§ **Stated task 1**:
Using the market report, explain in one to three sentences why more of the market's attention turned to the economy and corporate profits.
§ **Stated task 2**:
In the market report, at what level did the S&P 500 finish?

§ **Text segment**:
Japan's benchmark Nikkei 225 edged up 0.5% to finish at 23,850.57. Australia's S&P/ASX 200 rose 0.8% to 6,929.00. South Korea's Kospi gained 0.9% to 2,206.39. Hong Kong's Hang Seng is up 0.2% at 28,607.79, while the Shanghai Composite lost 0.1% to 3,091.48.
On Wall Street, money flowed into riskier investments, such as technology stocks, and trickled out of traditional hiding spots for investors when they’re nervous, such as gold. A measure of fear in the stock market had its largest drop in a week.
The S&P 500 rose 21.65 points, or 0.7%, to 3,274.70 and surpassed its record set last week. The Dow Jones Industrial Average climbed 211.81 points, or 0.7%, to 28,956.90, and the Nasdaq composite rose 74.18, or 0.8%, to 9,203.43. Both also hit records.
Diminishing worries about a U.S.-Iran war put more of the market’s focus on the economy, corporate profits and other inputs that directly affect stock prices.

§ **Recorded information**:
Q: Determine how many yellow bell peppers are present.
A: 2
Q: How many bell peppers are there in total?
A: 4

§ **Correct output 1**:
Worries about a U.S.-Iran war were diminishing. That shifted more of the market's focus to the economy, corporate profits and other inputs that directly affect stock prices.

§ **Correct output 2**:
The S&P 500 finished at 3,274.70, up 21.65 points, or 0.7%.